My one shot out of the back of the train, catching a huge waterfall that Sherman says is always running on the mountain, even in the heat of summer.
Lake Como, with gorgeous resort places around it. A quick train station stop at Como allowed us a glimpse of more Italian romance.

Orange buildings. These kinds of cube apartment complexes were in several places, sometimes in red or blue, but mostly it seemed like they were colored orange.
Home again in St. Gallen. It was very warm, and a cool drink in the patio in shorts sure felt good. Switzerland was having an unseasonable heat wave. We sat outside, and had cheese and wine, and other treats until the sun went down.
Then we climbed up on the rooftop and enjoyed the cool air and listened to the birds and the bells and the amazing town of St.
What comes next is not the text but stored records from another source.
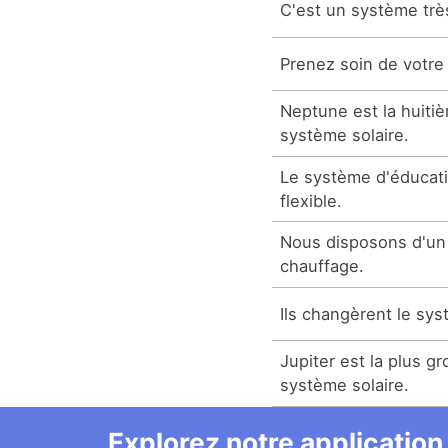
C'est un système trè
Prenez soin de votre
Neptune est la huiti
système solaire.
Le système d'éducati
flexible.
Nous disposons d'un
chauffage.
Ils changèrent le sy
Jupiter est la plus g
système solaire.
Explorez notre application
Gallen in the moonlight. It had been another fabulous day and that was a perfect ending.


Demara said...

WOW! It was another long day, phew I'm tired of travelling now for a bit anyway, thanks again...and I think my favourite part was seeing all the beautiful fashion.

Lovella ♥ said...

Oh I felt terribly excited when I saw that I own one item that one of the local Italians also had.
I bought red round toe flats with white polka dots this summer. Phew, I'm not a total fashion loss. Mind you, the little gal could just be a Canadian tourist.
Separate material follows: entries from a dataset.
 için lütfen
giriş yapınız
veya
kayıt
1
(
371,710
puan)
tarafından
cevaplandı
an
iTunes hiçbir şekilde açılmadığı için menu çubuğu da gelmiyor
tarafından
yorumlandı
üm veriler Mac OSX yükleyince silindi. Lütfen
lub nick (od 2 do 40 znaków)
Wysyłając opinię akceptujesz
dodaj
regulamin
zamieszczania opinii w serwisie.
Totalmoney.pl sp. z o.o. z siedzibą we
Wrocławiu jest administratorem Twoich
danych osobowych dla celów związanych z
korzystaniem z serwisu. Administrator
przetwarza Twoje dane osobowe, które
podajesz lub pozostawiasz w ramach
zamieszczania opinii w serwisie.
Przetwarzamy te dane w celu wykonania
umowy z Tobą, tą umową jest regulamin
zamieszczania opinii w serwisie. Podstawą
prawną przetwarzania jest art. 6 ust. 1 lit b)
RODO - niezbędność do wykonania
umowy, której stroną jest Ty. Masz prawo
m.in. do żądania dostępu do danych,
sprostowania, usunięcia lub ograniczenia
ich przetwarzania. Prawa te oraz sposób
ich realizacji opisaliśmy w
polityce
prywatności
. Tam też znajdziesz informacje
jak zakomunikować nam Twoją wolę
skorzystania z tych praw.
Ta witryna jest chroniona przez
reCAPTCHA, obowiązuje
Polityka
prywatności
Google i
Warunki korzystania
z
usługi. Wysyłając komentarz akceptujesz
I've had this crazy desire to wear orange in the last few days.

I must say, your Bernie does have a possessive streak in him doesn't he? How fun to tease him mercilessly, flirting with those men. Oh Jill, you make museums such fun.

I was wondering how many blogs you would be showing up in and smiled when you mentioned the same thing. It does make you wonder eh?

Kate said...

Ahhhhh la bella Italia! Missing it already. Milliners take note that colorful bit of sculpture is a needle and thread piercing the street and coming back up. My picture was snapped from the taxi and doesn't do it justice but you can see the knot eh? Remember that the word millinery is derived from Milano, the center of Italian fashion. I just LOVE Italy. K Q:-)

Marie Christopher said...

Oh, my goodness!
I appreciate the pictures and narrative --- seems almost like being there with you all.

Julie said...

Jill, if I ever get to go to Europe I am not going without you!!
What a great narative/photo job of capturing your experiences!!
I specially loved the fairy princess chandelier and the romantic door in your previous post and the catedrals and sculptures and tapestry (I would love to have the Elija/Elisha one!)
I LOL at your 'guy' with bladder problems...I noticed you didn't flirt with him!!!!
Thank you for the wonderful arm chair tour!!

Becky said...

OHhh, I almost missed this entry of yours! I was at that Milan train station a couple of times. We sat out front with the drunks, almost having one of them fall asleep on my lap ~ it was the only shade in the area ~ rather an awkward moment! Lake Como AHhhhhhhh.... We had far too short of a stay in Belagio. What a beautiful place! I must go back! Thanks for sharing the memories! It would be far too much fun travelling with friends (not that Ray isn't my friend, but he doesn't have the same interest in the fashions) I would love to go back in real time!